Task prompt:
Retype the whole listing below exactly, keeping every picture out of it.

Source data:
-*-
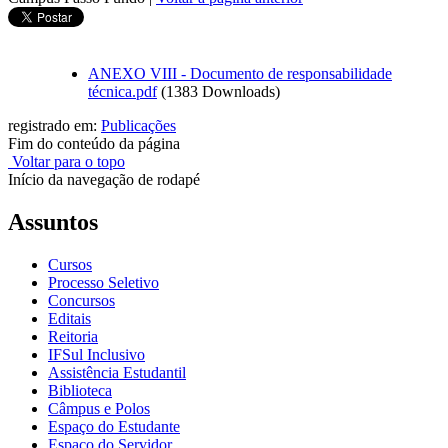
ANEXO VIII - Documento de responsabilidade
técnica.pdf
(1383 Downloads)
registrado em:
Publicações
Fim do conteúdo da página
Voltar para o topo
Início da navegação de rodapé
Assuntos
Cursos
Processo Seletivo
Concursos
Editais
Reitoria
IFSul Inclusivo
Assistência Estudantil
Biblioteca
Câmpus e Polos
Espaço do Estudante
Espaço do Servidor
-*-
Answer to this exercise:
ANEXO VIII - Documento de responsabilidade
técnica.pdf
(1383 Downloads)
registrado em:
Publicações
Fim do conteúdo da página
Voltar para o topo
Início da navegação de rodapé
Assuntos
Cursos
Processo Seletivo
Concursos
Editais
Reitoria
IFSul Inclusivo
Assistência Estudantil
Biblioteca
Câmpus e Polos
Espaço do Estudante
Espaço do Servidor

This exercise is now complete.